A mum has died from a rare disease after colleagues noticed her coughing at work.

Anne Doran was fit and healthy, still going to the gym and enjoying long walks before she was diagnosed with Idiopathic Pulmonary Fibrosis (IPF).

The disease, which affects just 50 in every 100,000 people and has no cure, left her struggling to breathe and bedbound.

Described by friends as inspirational, Anne was diagnosed with IPF in 2014 when she was 58.

The former senior manager at Royal Liverpool Hospital, who worked as a magistrate and school governor despite battling the disease, died in August, 2020.

Her family are now campaigning to raise money for Action for Pulmonary Fibrosis charity.

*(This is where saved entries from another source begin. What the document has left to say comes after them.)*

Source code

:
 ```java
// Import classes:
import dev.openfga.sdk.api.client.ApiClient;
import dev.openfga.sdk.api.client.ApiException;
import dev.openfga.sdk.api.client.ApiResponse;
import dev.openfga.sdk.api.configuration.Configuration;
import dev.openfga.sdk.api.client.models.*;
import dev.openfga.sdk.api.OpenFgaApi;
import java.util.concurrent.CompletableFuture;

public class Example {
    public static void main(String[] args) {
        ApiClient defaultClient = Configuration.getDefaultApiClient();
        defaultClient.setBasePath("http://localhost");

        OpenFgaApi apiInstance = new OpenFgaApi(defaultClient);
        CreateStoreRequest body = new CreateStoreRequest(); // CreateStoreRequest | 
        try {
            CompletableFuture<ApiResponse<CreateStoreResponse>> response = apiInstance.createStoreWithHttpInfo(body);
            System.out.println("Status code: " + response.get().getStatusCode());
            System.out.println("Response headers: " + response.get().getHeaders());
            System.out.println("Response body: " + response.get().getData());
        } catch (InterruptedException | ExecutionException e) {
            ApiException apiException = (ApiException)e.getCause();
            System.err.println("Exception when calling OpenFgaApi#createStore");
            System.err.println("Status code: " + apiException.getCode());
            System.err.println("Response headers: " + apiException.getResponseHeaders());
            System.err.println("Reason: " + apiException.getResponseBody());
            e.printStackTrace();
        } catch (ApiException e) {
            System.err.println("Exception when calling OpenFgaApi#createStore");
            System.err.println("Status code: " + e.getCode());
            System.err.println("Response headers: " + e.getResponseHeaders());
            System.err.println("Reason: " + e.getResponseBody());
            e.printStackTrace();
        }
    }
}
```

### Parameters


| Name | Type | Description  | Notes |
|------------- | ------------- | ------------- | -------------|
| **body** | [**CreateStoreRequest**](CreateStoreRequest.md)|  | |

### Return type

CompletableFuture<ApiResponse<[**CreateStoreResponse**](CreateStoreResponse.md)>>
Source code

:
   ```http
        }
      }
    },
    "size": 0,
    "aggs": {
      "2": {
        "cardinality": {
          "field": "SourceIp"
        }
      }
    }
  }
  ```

Anne Doran began working as a nurse in 1970 (supplied)
Ann Doran had Idiopathic Pulmonary Fibrosis (supplied)

Anne's daughter, Louise Doran told the Manchester Evening News : “She was going walking, going the gym, you know she was healthy.

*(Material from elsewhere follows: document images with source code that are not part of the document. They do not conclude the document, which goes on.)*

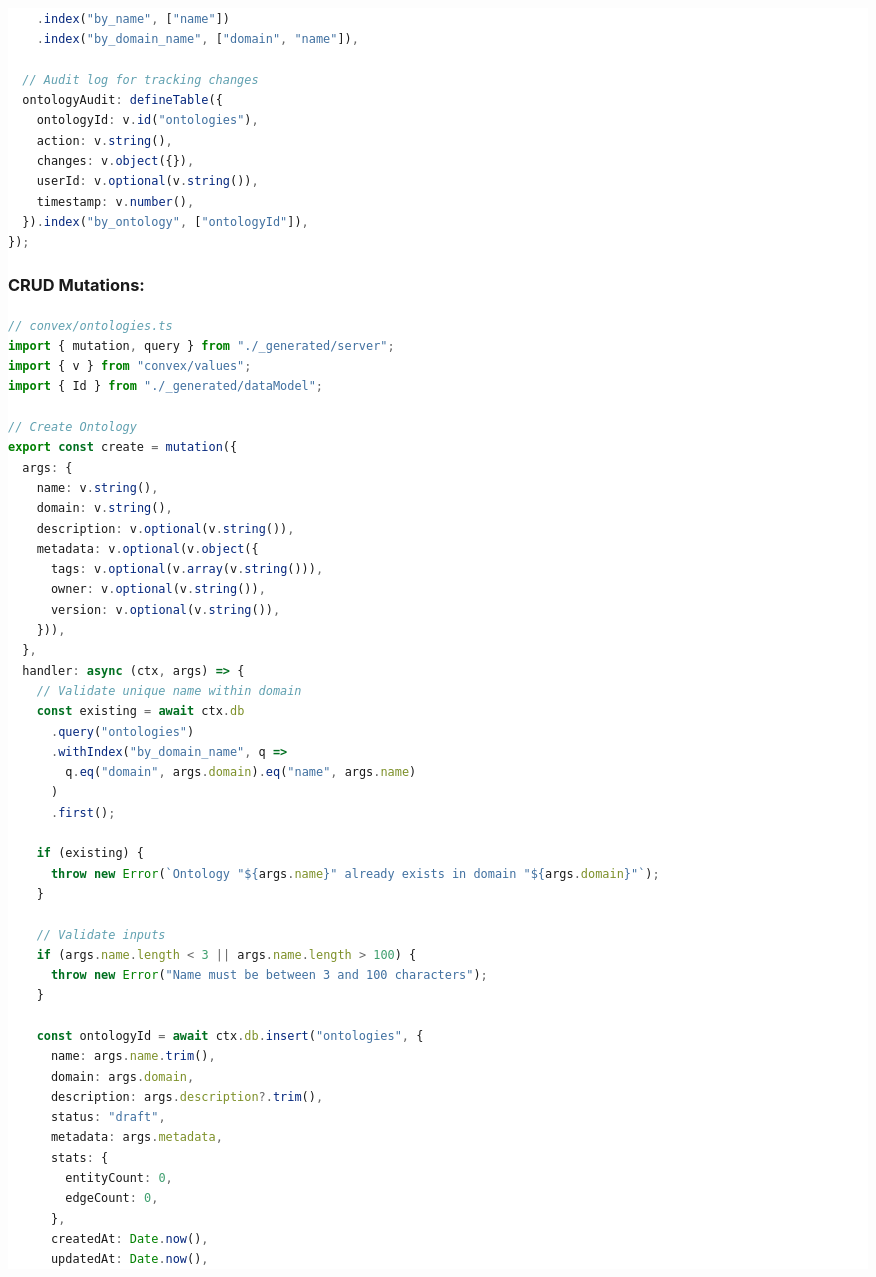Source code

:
 ```typescript
    .index("by_name", ["name"])
    .index("by_domain_name", ["domain", "name"]),
  
  // Audit log for tracking changes
  ontologyAudit: defineTable({
    ontologyId: v.id("ontologies"),
    action: v.string(),
    changes: v.object({}),
    userId: v.optional(v.string()),
    timestamp: v.number(),
  }).index("by_ontology", ["ontologyId"]),
});
```

### CRUD Mutations:
```typescript
// convex/ontologies.ts
import { mutation, query } from "./_generated/server";
import { v } from "convex/values";
import { Id } from "./_generated/dataModel";

// Create Ontology
export const create = mutation({
  args: {
    name: v.string(),
    domain: v.string(),
    description: v.optional(v.string()),
    metadata: v.optional(v.object({
      tags: v.optional(v.array(v.string())),
      owner: v.optional(v.string()),
      version: v.optional(v.string()),
    })),
  },
  handler: async (ctx, args) => {
    // Validate unique name within domain
    const existing = await ctx.db
      .query("ontologies")
      .withIndex("by_domain_name", q => 
        q.eq("domain", args.domain).eq("name", args.name)
      )
      .first();
    
    if (existing) {
      throw new Error(`Ontology "${args.name}" already exists in domain "${args.domain}"`);
    }
    
    // Validate inputs
    if (args.name.length < 3 || args.name.length > 100) {
      throw new Error("Name must be between 3 and 100 characters");
    }
    
    const ontologyId = await ctx.db.insert("ontologies", {
      name: args.name.trim(),
      domain: args.domain,
      description: args.description?.trim(),
      status: "draft",
      metadata: args.metadata,
      stats: {
        entityCount: 0,
        edgeCount: 0,
      },
      createdAt: Date.now(),
      updatedAt: Date.now(),
```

"Then this came along and at first, she wasn’t on oxygen and she could still get about.

"She was going into work coughing, and someone picked it up and said to her, 'you better get it checked out', so she did and had a lung biopsy and it was diagnosed as Idiopathic Pulmonary Fibrosis.

“Then she needed to go on oxygen and she could do less, and less and less. In the end, she’d be sat on the sofa, and just lifting her arm up or just moving one space along, the oxygen in her blood was getting lower.

“Even though she was getting oxygen, her lungs couldn’t deal with it because there was scarring to them. It’s so limiting, you can’t talk, you eat less and less.

“You end up being bed-bound and, sadly, from my mum’s experience, once you’re at that stage you probably haven’t got long left."

Currently, there are only two drugs which slow progression of the disease. Limited clinical trials exist as do lung transplants, but they aren’t available to all patients.

Ann and Tom Doran (supplied)

Louise added: “They don’t know what caused it. They asked her all of the usual questions - have you worked in a mine, have you kept pigeons, do you smoke? And the answer was no to all of those questions so they couldn’t pinpoint what it was.

“There are quite a few people that have got it and they don’t know what caused it. There’s various groups on Facebook with hints and tips for people who’ve got IPF, so they can try and support each other.

“But there’s people still struggling there now, just as much as my mum was two years ago and there doesn’t seem to have been many changes. Charities are doing research to try to find a cure, which is brilliant but the day-to-day things really could be so much better.

“It’s such a poor quality of life, it’s awful to see.”